Uno sguardo generazionale sul palco più tradizionale della musica italiana

by Martina Bisogno

In un Festival di Sanremo sempre più aperto alle nuove voci della canzone italiana, Fulminacci si distingue per la sua capacità di portare sul palco un linguaggio diretto, contemporaneo e profondamente generazionale.

Il Festival di Sanremo è uno spazio in cui trovano posto nuovi modi di raccontare la realtà.

Fulminacci si inserisce in questo contesto con uno stile riconoscibile, fatto di ironia, quotidianità e attenzione alle emozioni semplici ma autentiche.

Egli è un cantautore romano nato nel 1997. Arriva sul palco dell’Ariston per la prima volta nel 2021 con il brano “Santa Marinella” classificandosi al 16° posto.

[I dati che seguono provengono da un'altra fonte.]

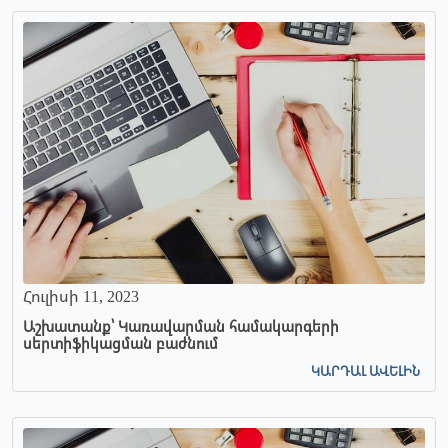
Հուլիսի 11, 2023
Աշխատանք՝ Կառավարման համակարգերի
սերտիֆիկացման բաժնում
ԿԱՐԴԱԼ ԱՎԵԼԻՆ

In questa 76esmia edizione del Festival di Sanremo porta sul palco dell’Ariston il brano “Stupida sfortuna” con il quale sembra voler esplorare il tema del caso e del destino

La sua partecipazione al Festival conferma come la canzone d’autore possa ancora parlare ai più giovani senza rinunciare alla profondità del testo.

Egli ha costruito il suo percorso artistico su un equilibrio delicato tra leggerezza e riflessione. Le sue canzoni raccontano relazioni, paure e sogni con un linguaggio immediato, capace di trasformare l’esperienza personale in racconto collettivo.

Il supporto di Virtual Factory

A sostenere la partecipazione di Fulminacci c’è Virtual Factory, realtà che opera nel campo dell’innovazione e della produzione creativa digitale. Un legame che rispecchia perfettamente l’identità dell’artista: sperimentazione, visione contemporanea e attenzione ai nuovi linguaggi.

Virtual Factory è la start-up innovativa di Techno DESIGN s.r.l., specializzata nell’utilizzo di tecnologie avanzate, realtà immersive e realtà aumentata per progettare applicazioni, esperienze digitali e soluzioni tecnologiche su misura a supporto delle aziende e delle attività di business.

Con la sua presenza a Sanremo, Fulminacci conferma che la canzone italiana può essere ancora uno strumento efficace per raccontare il presente.

Grazie anche al supporto di Virtual Factory, il suo percorso artistico si inserisce in un Festival che continua a rinnovarsi, accogliendo voci capaci di parlare con sincerità alle nuove generazioni.